Maria de Fátima Mendonça Jacinto, que hoje tem 70 anos, cumpre pena de 17 anos de prisão
Alexandre de Moraes, ministro do STF, autorizou a prisão domiciliar para 18 idosos condenados pelos ataques de 8 de janeiro de 2023. A decisão, tomada na última sexta-feira, 24, beneficia, entre outros, Maria de Fátima Mendonça Jacinto, conhecida como "Fátima de Tubarão".

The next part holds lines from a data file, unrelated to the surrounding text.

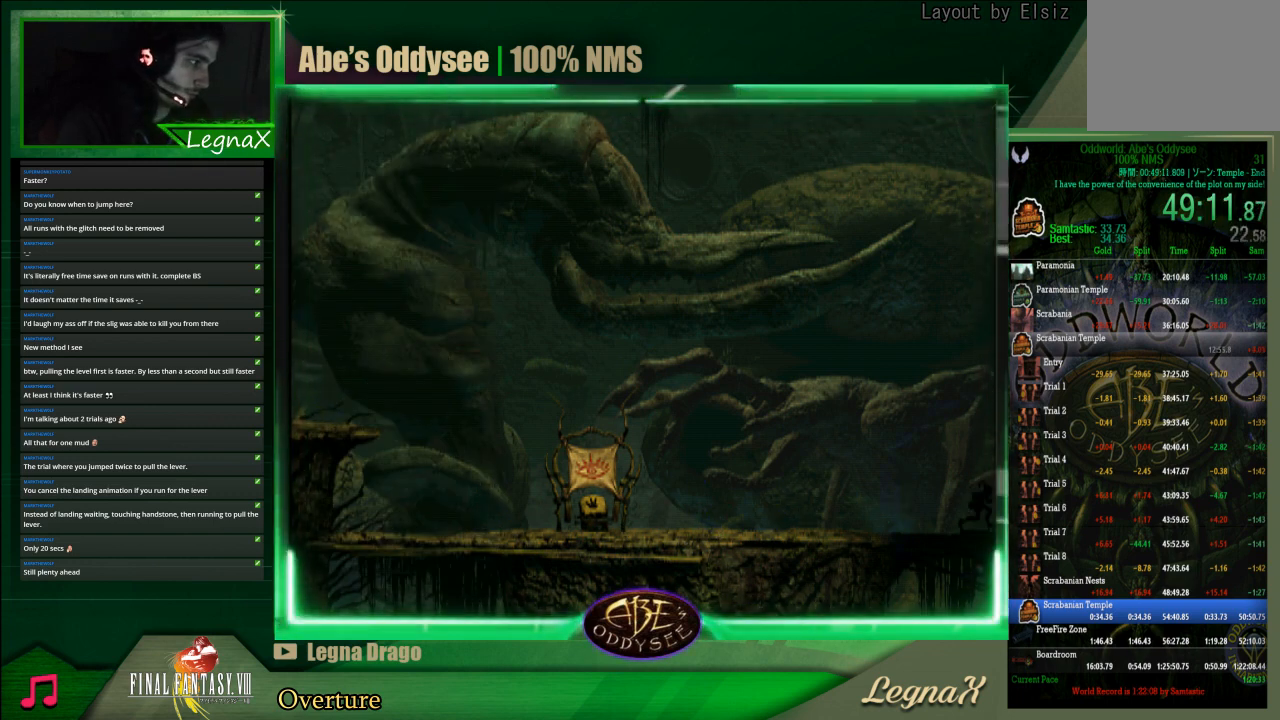
{"buttons": ["R1"], "left_stick": "right", "events": []}
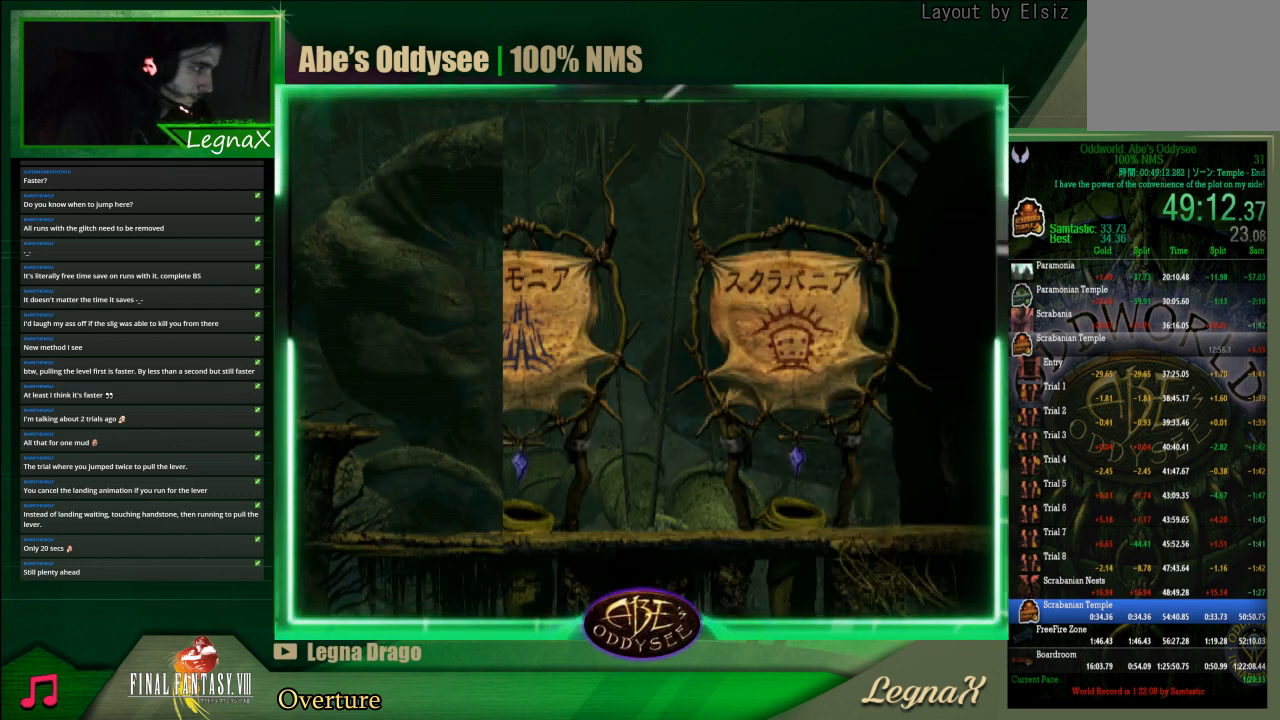
{"buttons": ["R1"], "left_stick": "right", "events": []}
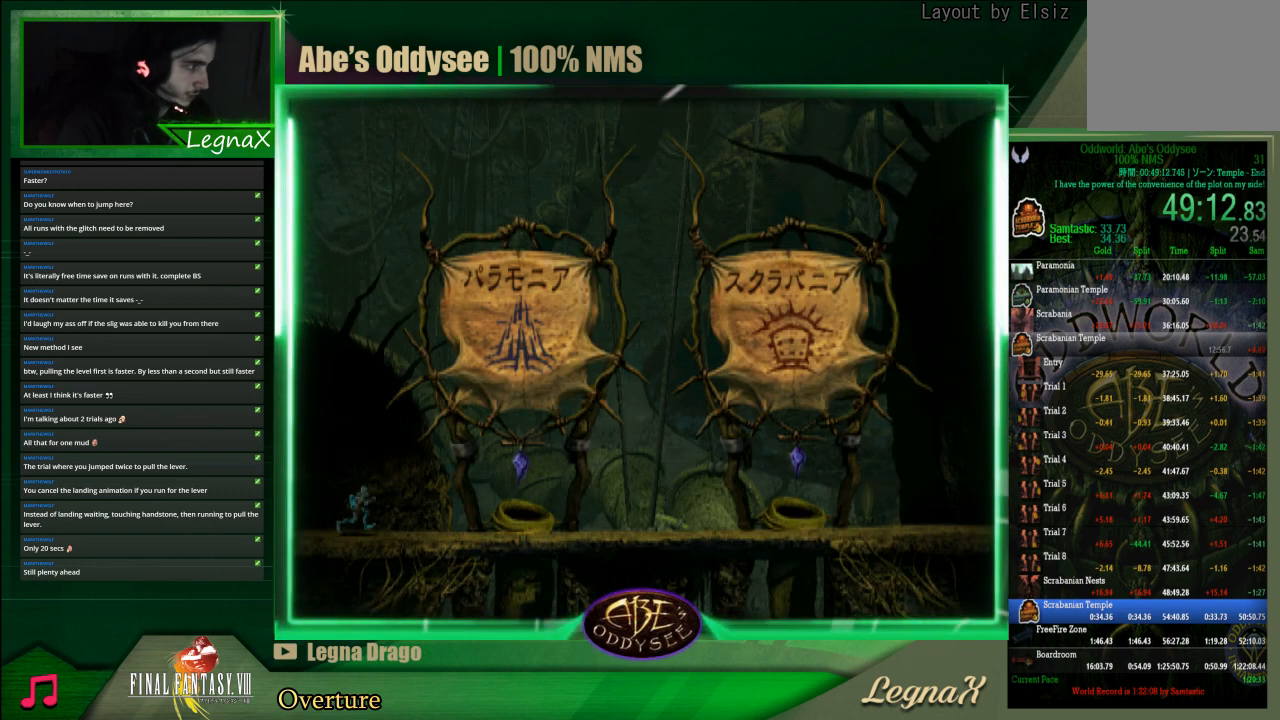
{"buttons": ["R1"], "left_stick": "right", "events": []}
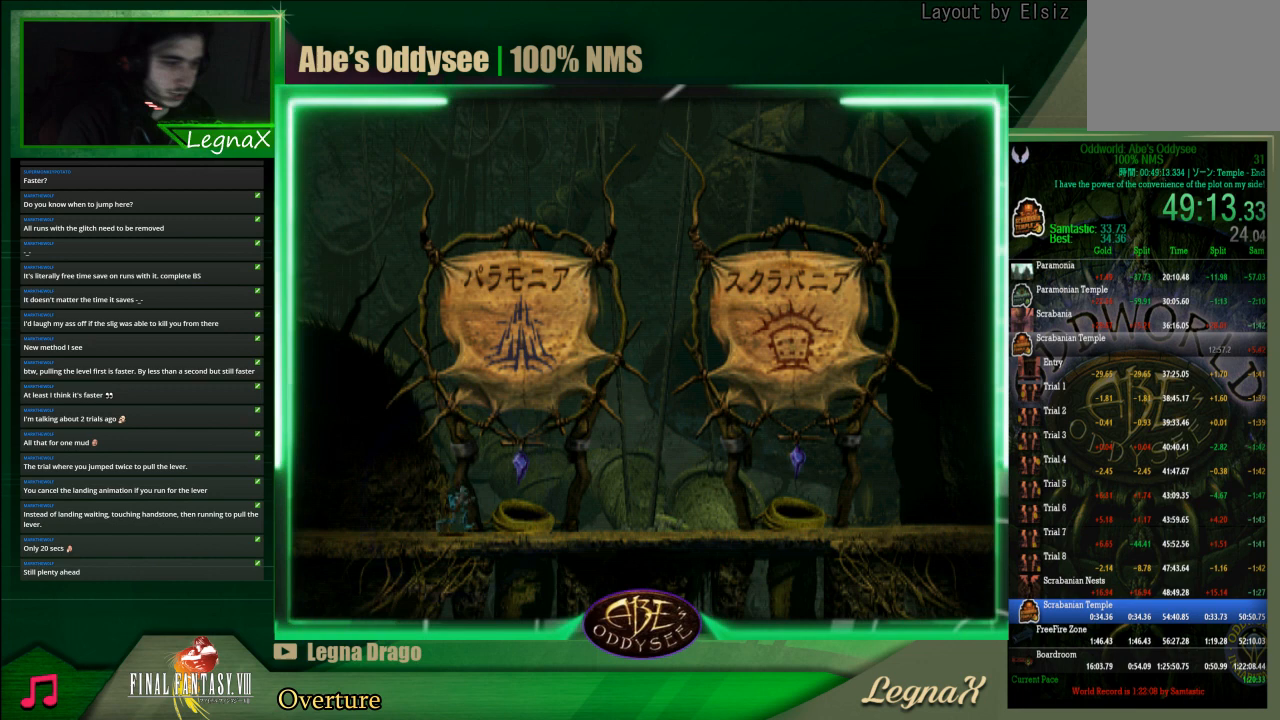
{"buttons": ["R1"], "left_stick": "right", "events": []}
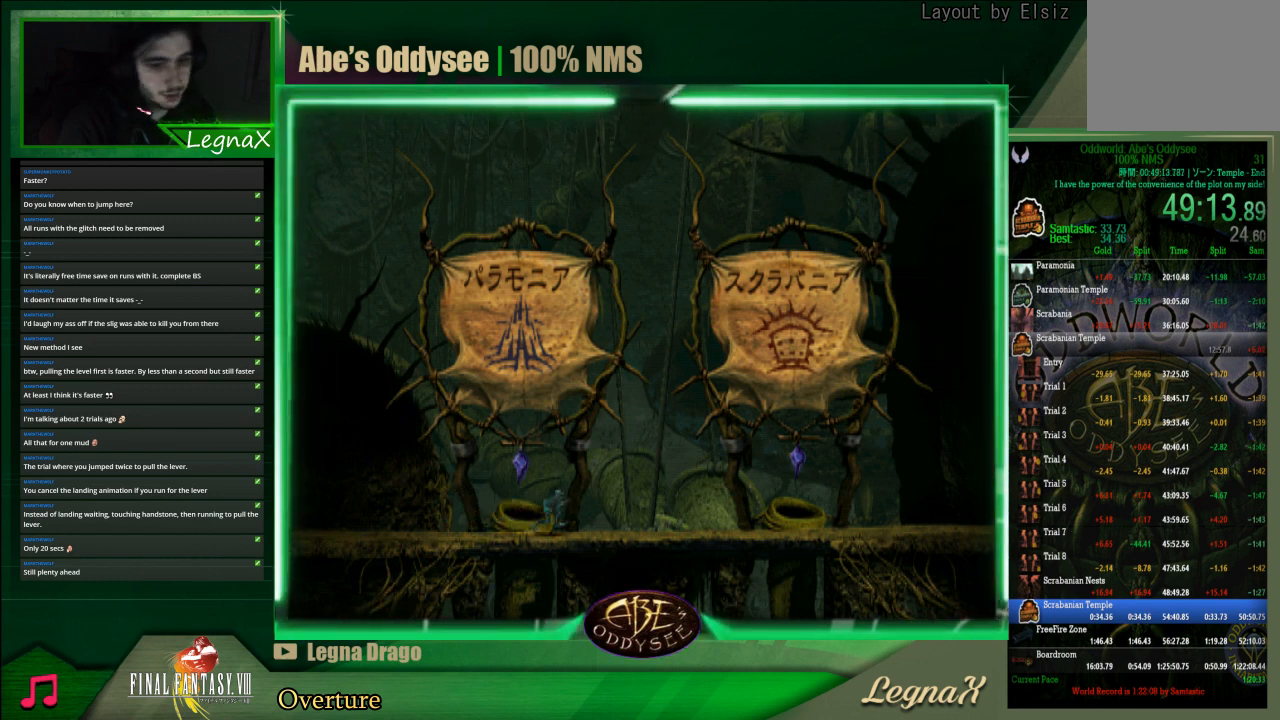
{"buttons": ["R1"], "left_stick": "right", "events": []}
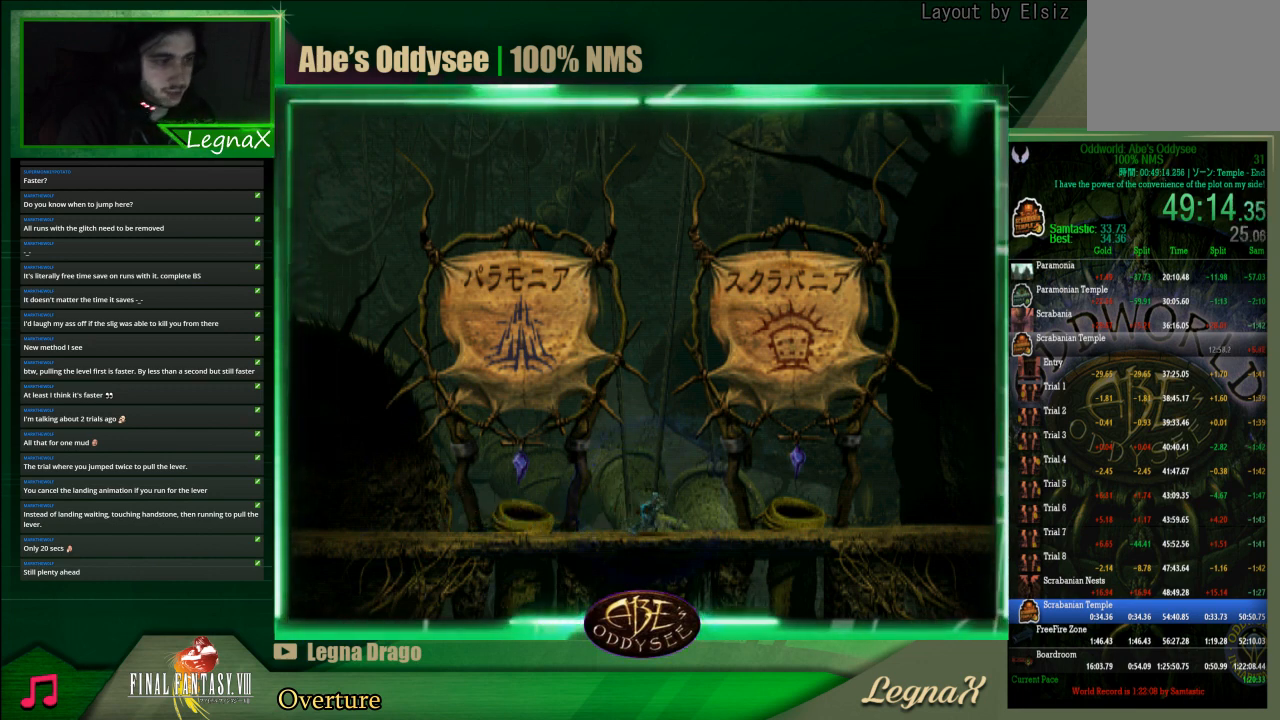
{"buttons": ["R1"], "left_stick": "right", "events": []}
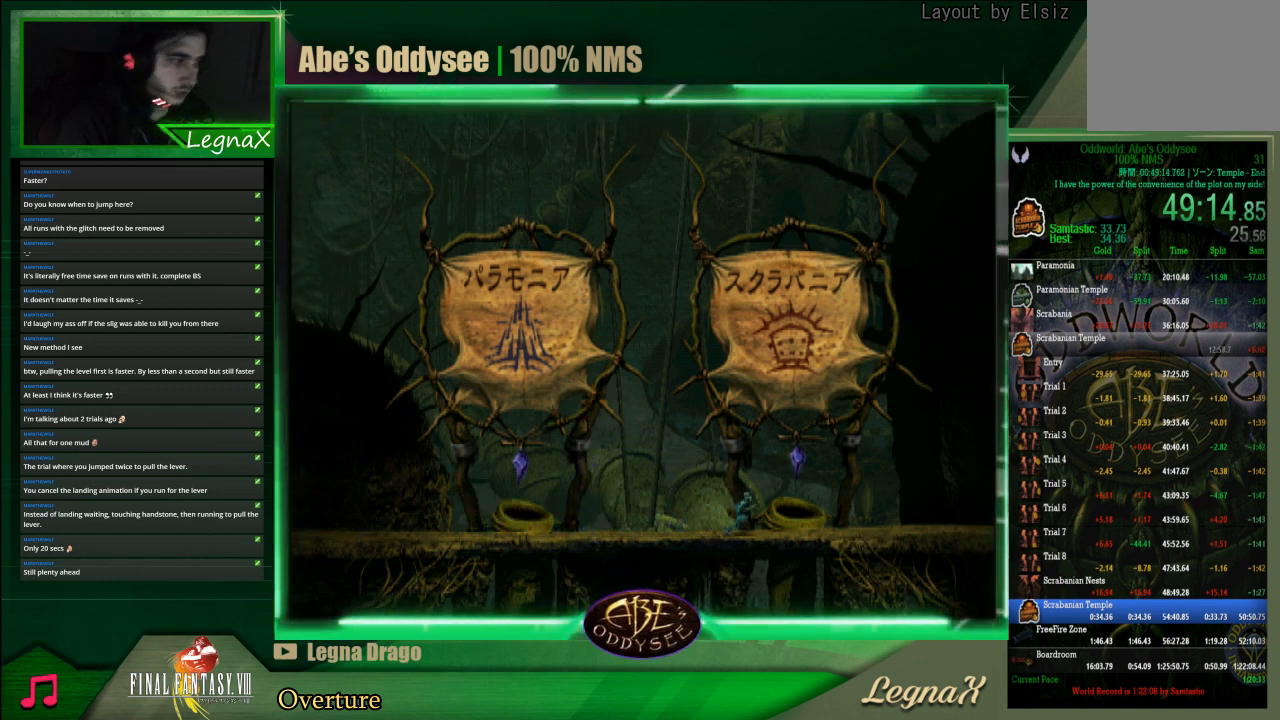
{"buttons": ["R1"], "left_stick": "right", "events": []}
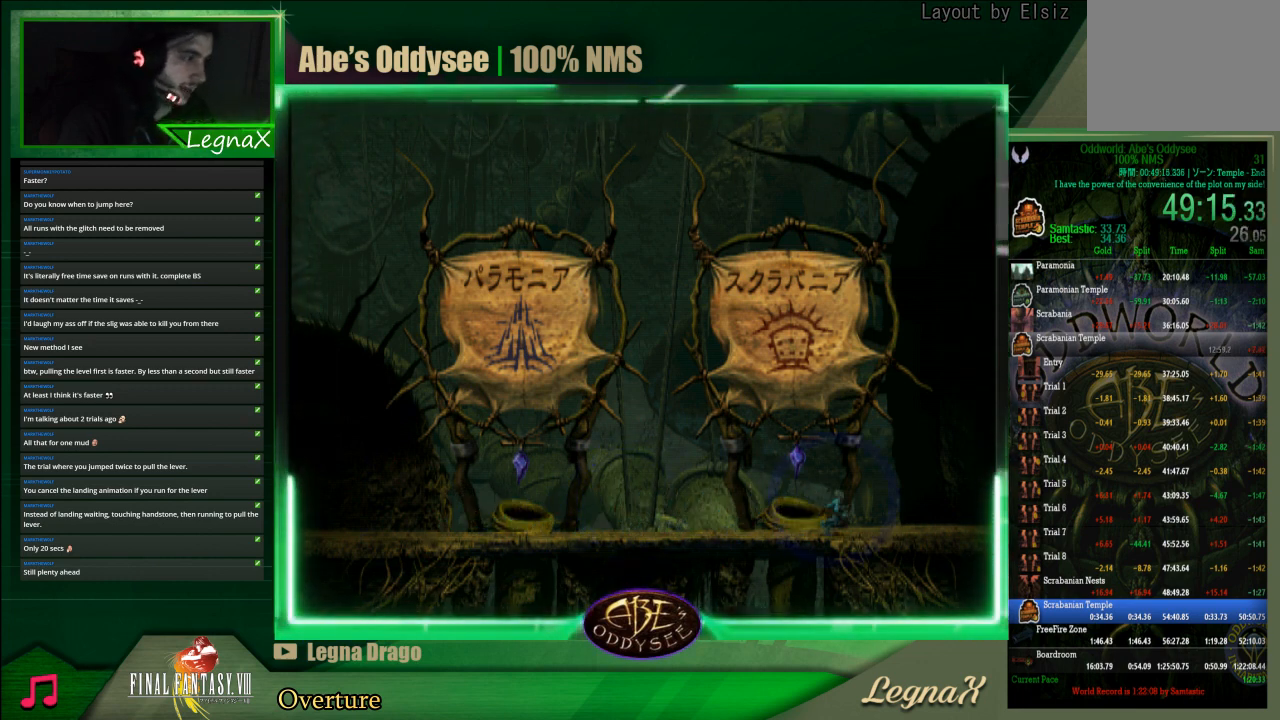
{"buttons": ["R1"], "left_stick": "right", "events": []}
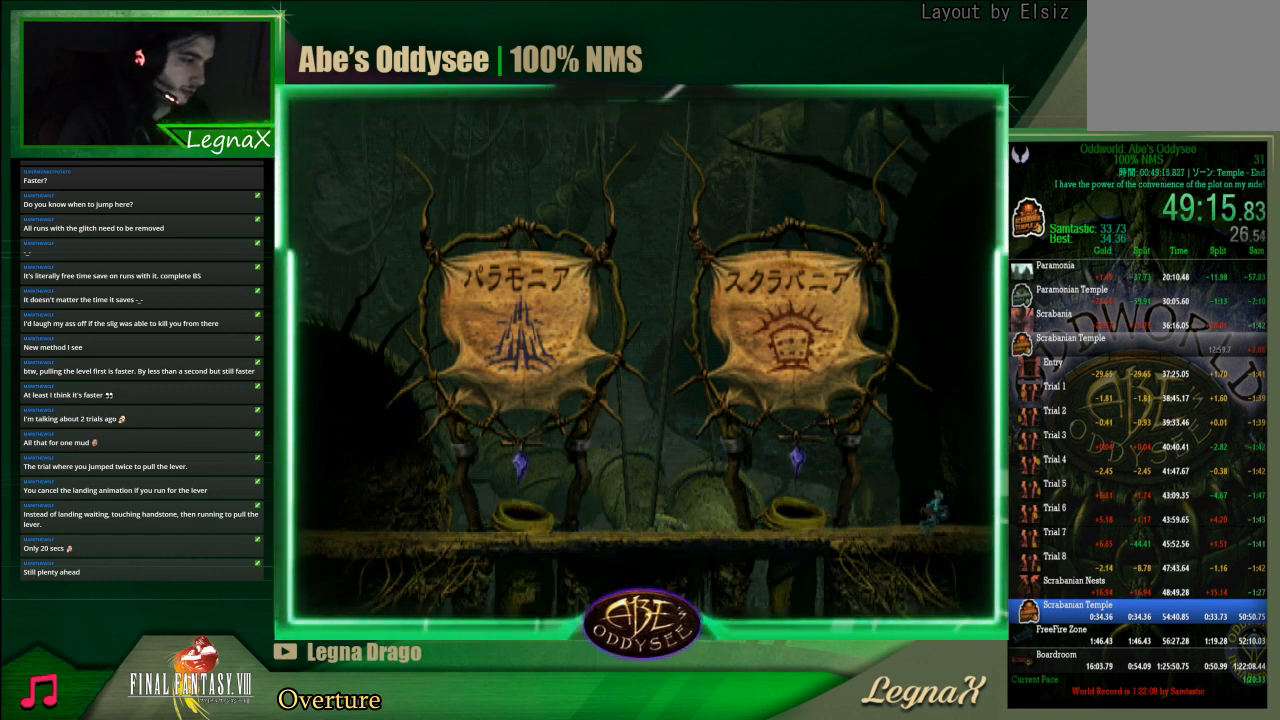
{"buttons": ["R1"], "left_stick": "right", "events": []}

Os beneficiados devem cumprir medidas cautelares rigorosas. Entre elas, estão o uso de tornozeleira eletrônica, proibição de sair do País e de acessar redes sociais, além de não poderem contatar outros envolvidos no caso. O descumprimento pode resultar no retorno ao sistema prisional.
Além disso, todos seguem com os passaportes suspensos e terão visitas restritas a familiares e advogados. A medida abrange exclusivamente os indivíduos que já haviam sido condenados a penas superiores a 13 anos.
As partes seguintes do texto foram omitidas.